Eyre’s months-long investigative work turned into an award-winning, data-driven series, “Painkiller Profiteers.” Published in December in the Charleston Gazette-Mail, the piece took a lot of other legwork as well, from pushing the courts to unseal records to FOIA requests and cross-referencing databases.

“The doctors, the pharmacists, the distributors, the manufacturers and the regulators (DEA, FDA, state pharmacy boards) all deserve scrutiny,” Eyre said.

“They have all played a role in the problem, but most seem to want to point the finger at anyone but themselves,”

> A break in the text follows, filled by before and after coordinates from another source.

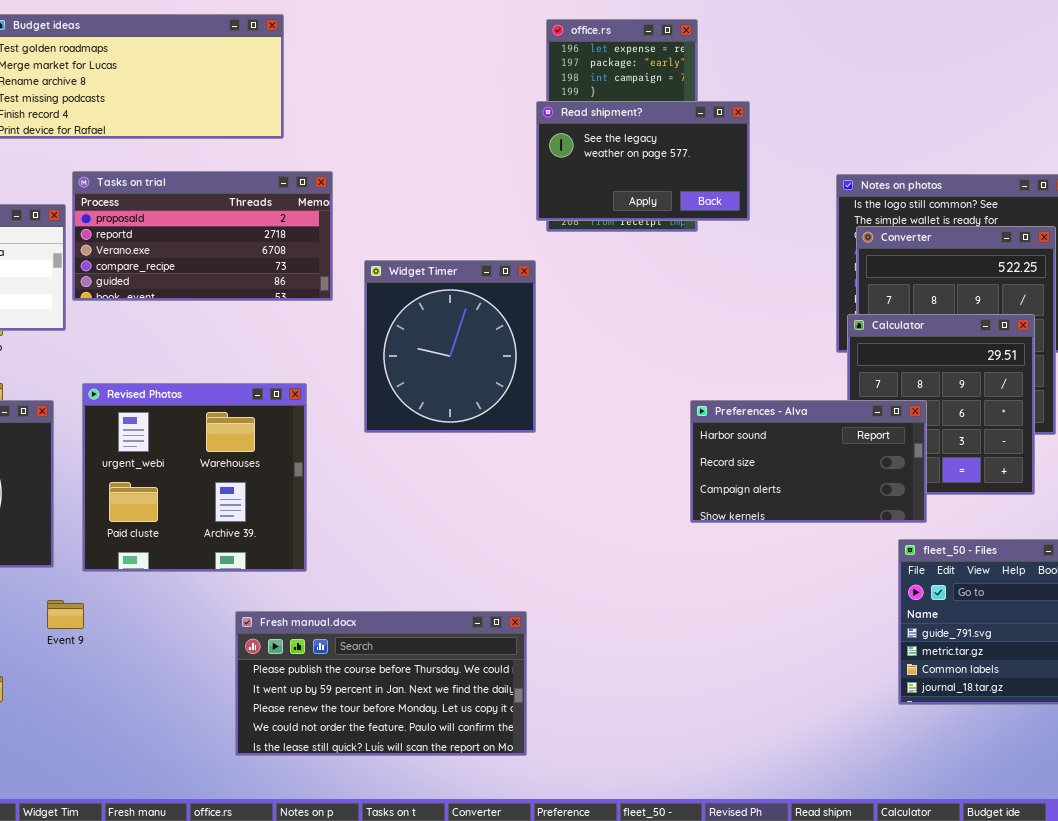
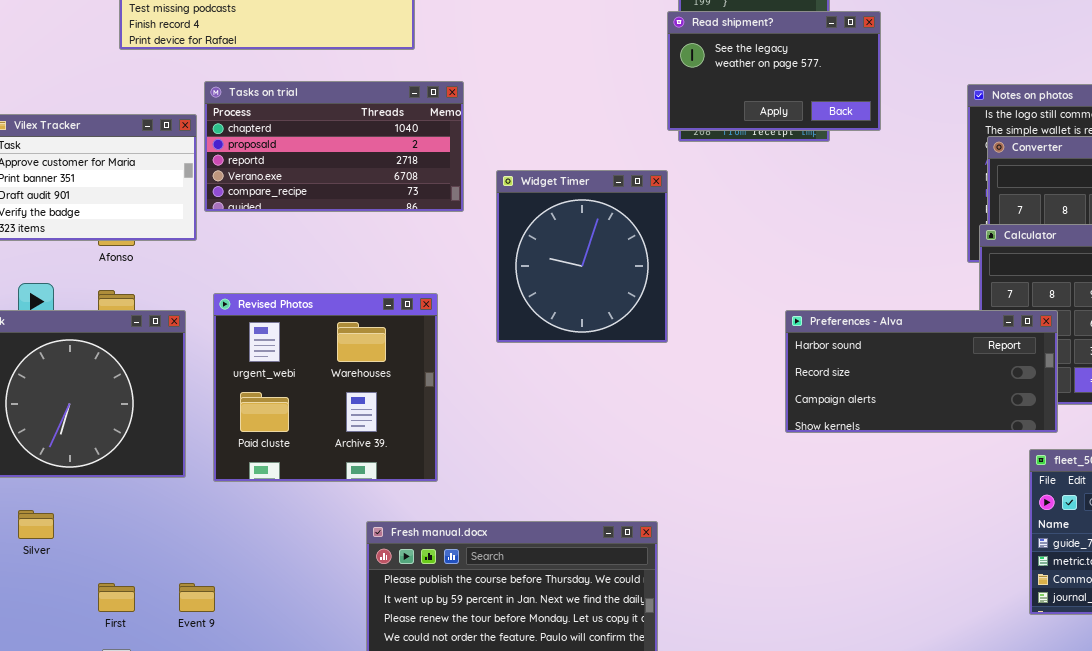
Tasks on trial: [72,171,333,301] -> [204,81,464,212], scrolled up 1 row
Preferences - Alva: [690,400,927,523] -> [785,310,1058,433], resized
Event 9: [47,600,84,629] -> [179,583,215,612], moved

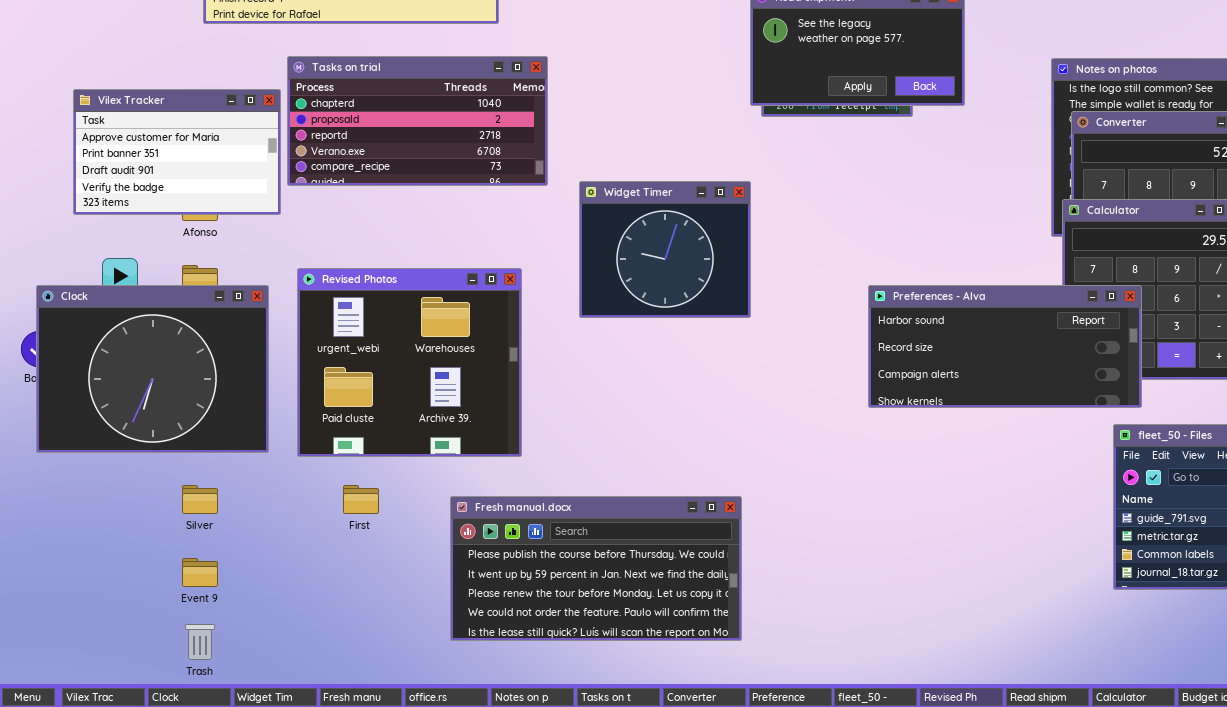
Widget Timer: [496,170,668,343] -> [579,181,751,318], resized
Silver: [18,510,54,539] -> [182,485,218,514], moved
First: [98,583,135,612] -> [343,485,379,514], moved
Event 9: [179,583,215,612] -> [182,558,218,587], moved

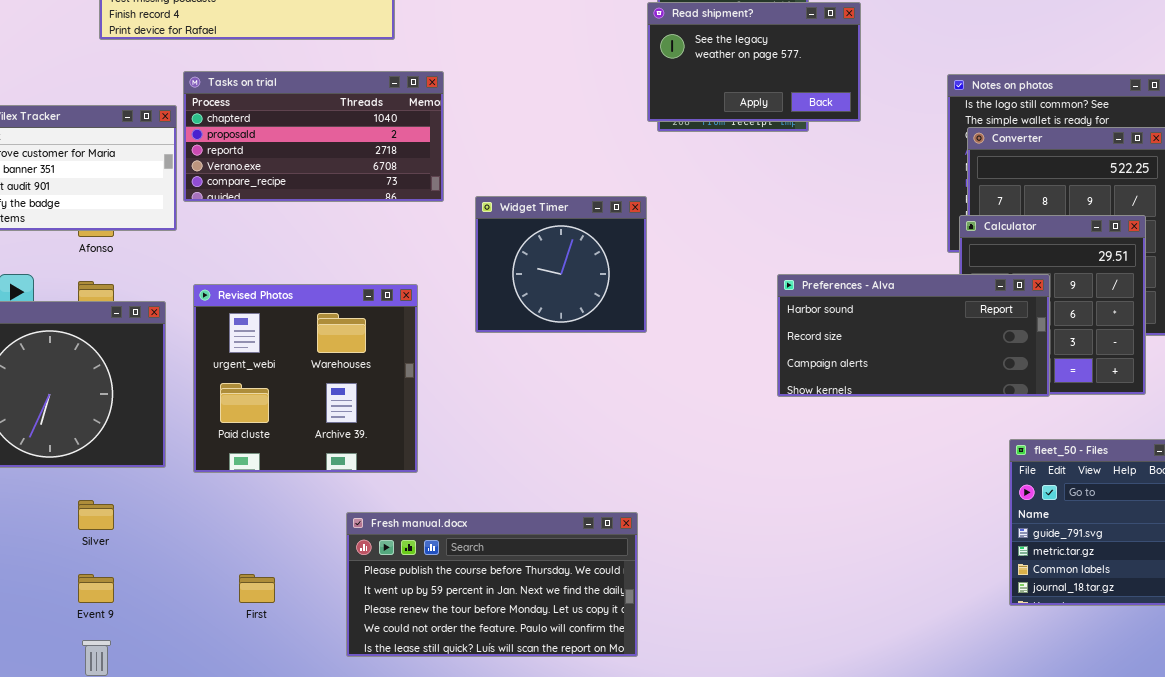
Preferences - Alva: [868,285,1142,408] -> [777,274,1050,397], moved
First: [343,485,379,514] -> [239,574,275,603], moved

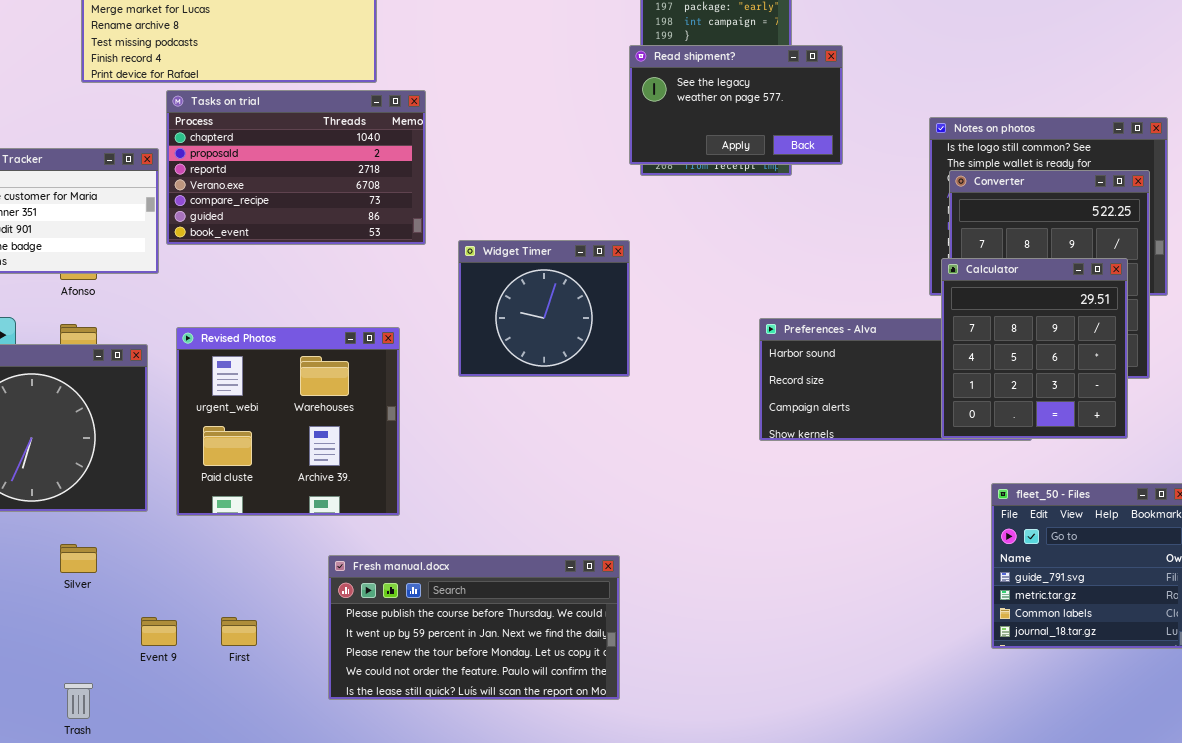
Tasks on trial: [183,71,444,202] -> [166,90,426,245], resized
Calculator: [959,215,1146,395] -> [941,258,1128,439], raised
Event 9: [78,574,114,603] -> [141,617,177,646], moved

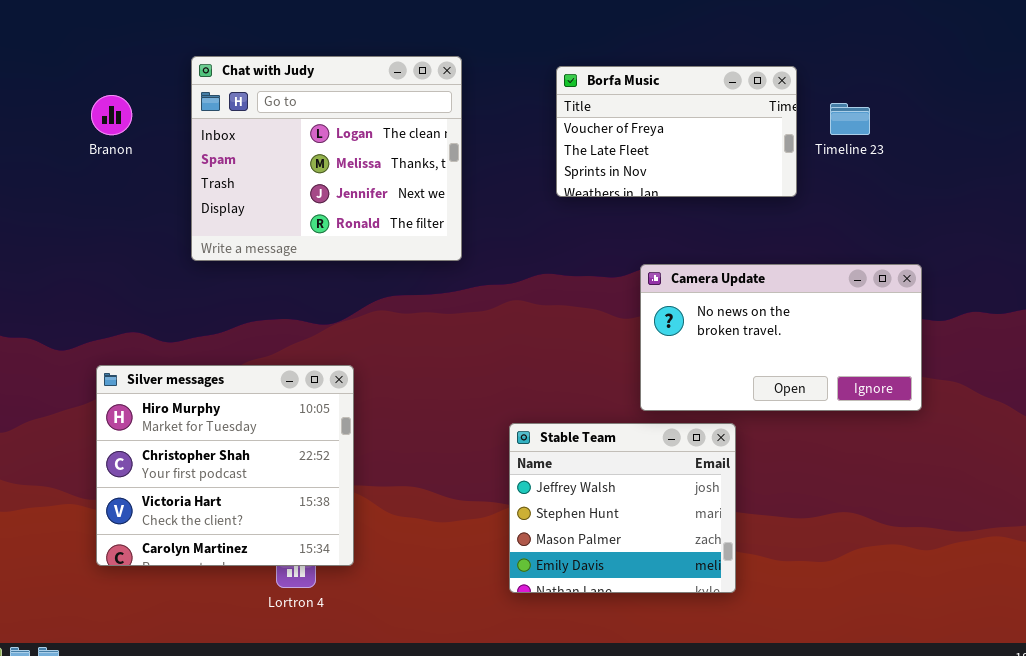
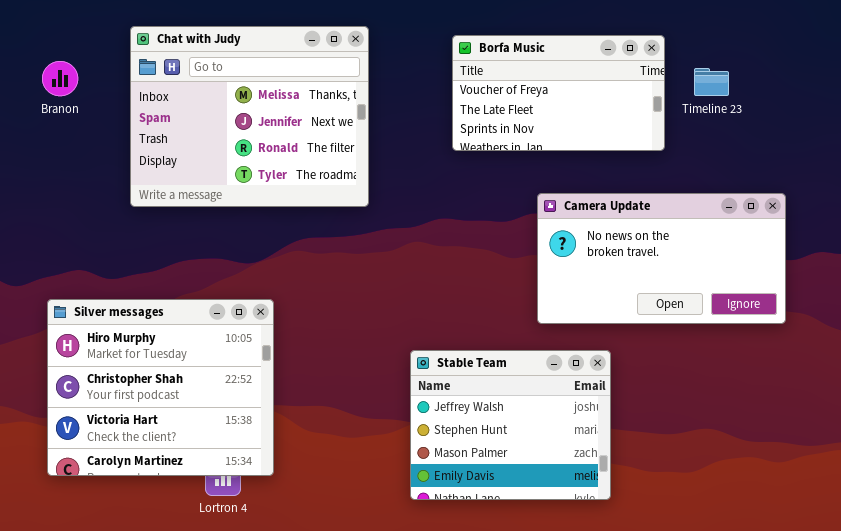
Chat with Judy: [191,56,462,261] -> [130,26,369,207], scrolled down 1 row
Camera Update: [640,264,922,411] -> [537,193,786,324], moved

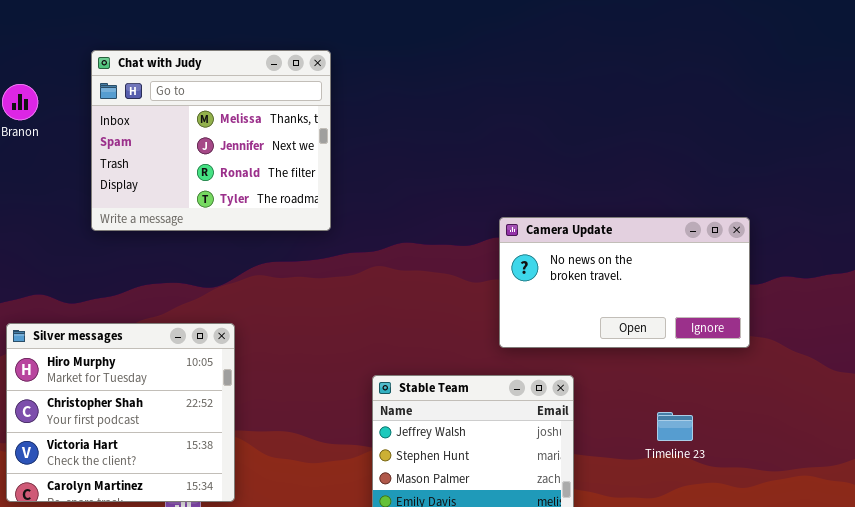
Borfa Music: [452,35,665,151] -> none, closed
Timeline 23: [694,68,729,96] -> [657,412,693,441], moved

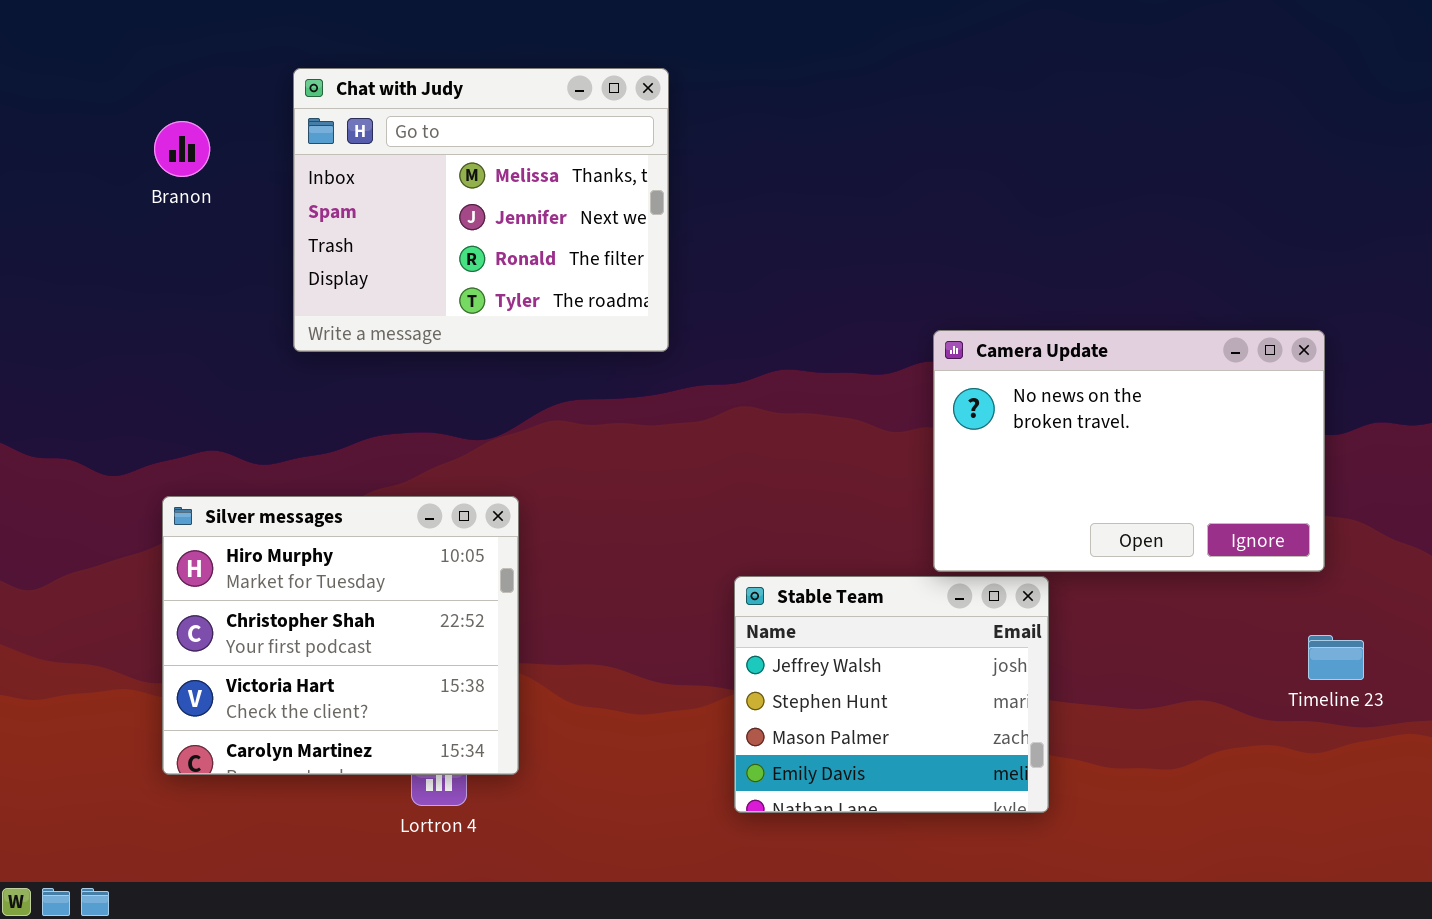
Camera Update: [499,217,750,348] -> [933,330,1325,572], resized
Timeline 23: [657,412,693,441] -> [1308,635,1364,680], moved

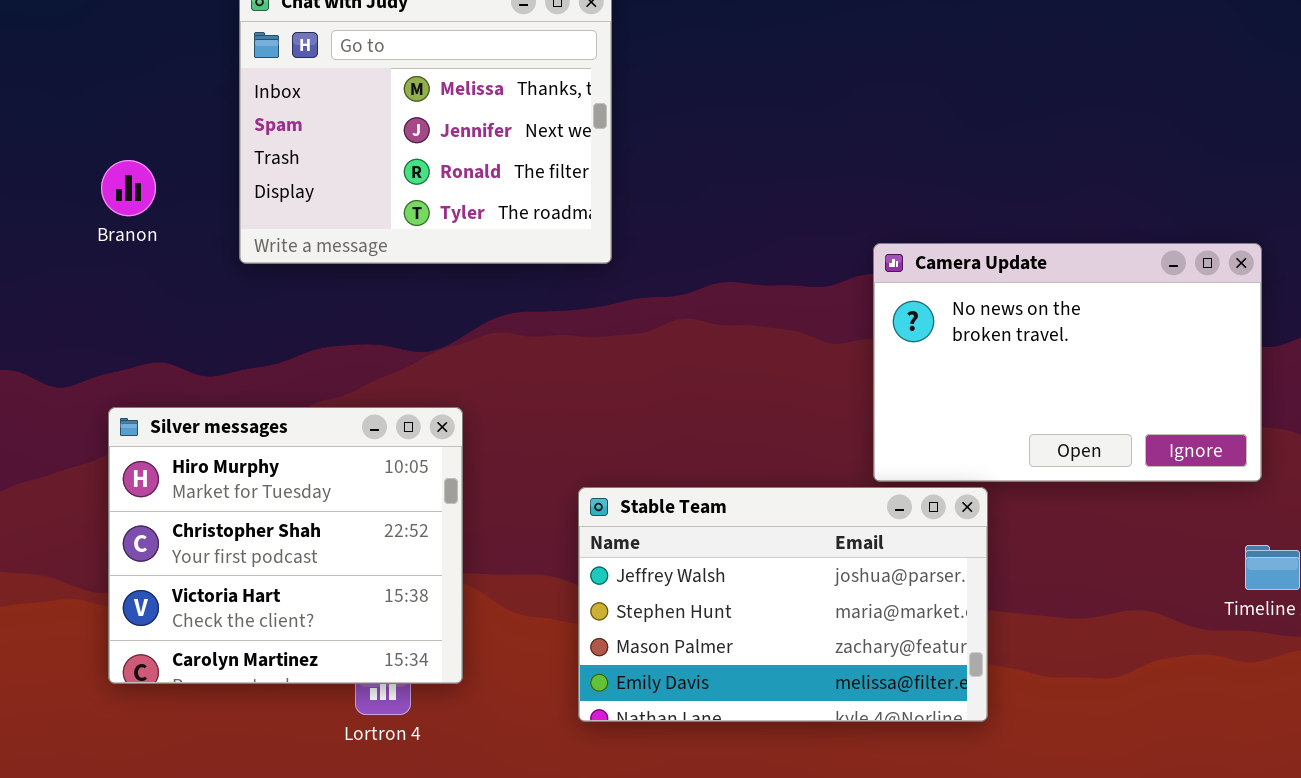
Branon: [154,121,210,177] -> [101,160,156,216], moved
Stable Team: [734,576,1049,813] -> [578,487,988,722], resized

His persistence paid off. Not only did Eyre win first place in AHCJ’s Awards for Excellence in Health Care Journalism for investigative pieces and a Pulitzer Prize for investigative reporting, but it also prompted reform efforts by pharmacy regulators and legislators.

While it may be too early to see how these changes may help save people in a state ravaged by opioids, the investigation got the attention of many. It has also brought common cause to Eyre and other reporters covering the crisis in their states, prompting journalists to consider ways to examine pharmacies, prescribing and oversight.

Eric Eyre

Eyre has written a new “How I Did It” essay for AHCJ members that provides some great ideas on how you can undertake similar investigations in your area. He also will be a panelist at our Rural Health Journalism Workshop 2017 on June 9 in Cincinnati.

“We’ve read many stories about prescription opioid addiction, but this one offered a new and exceptionally dark perspective by focusing on commercial distribution of the pills,” AHCJ judges wrote in rewarding Eyre for his work. His findings were “clear and compelling,” they added, commending the newspaper for supporting his reporting.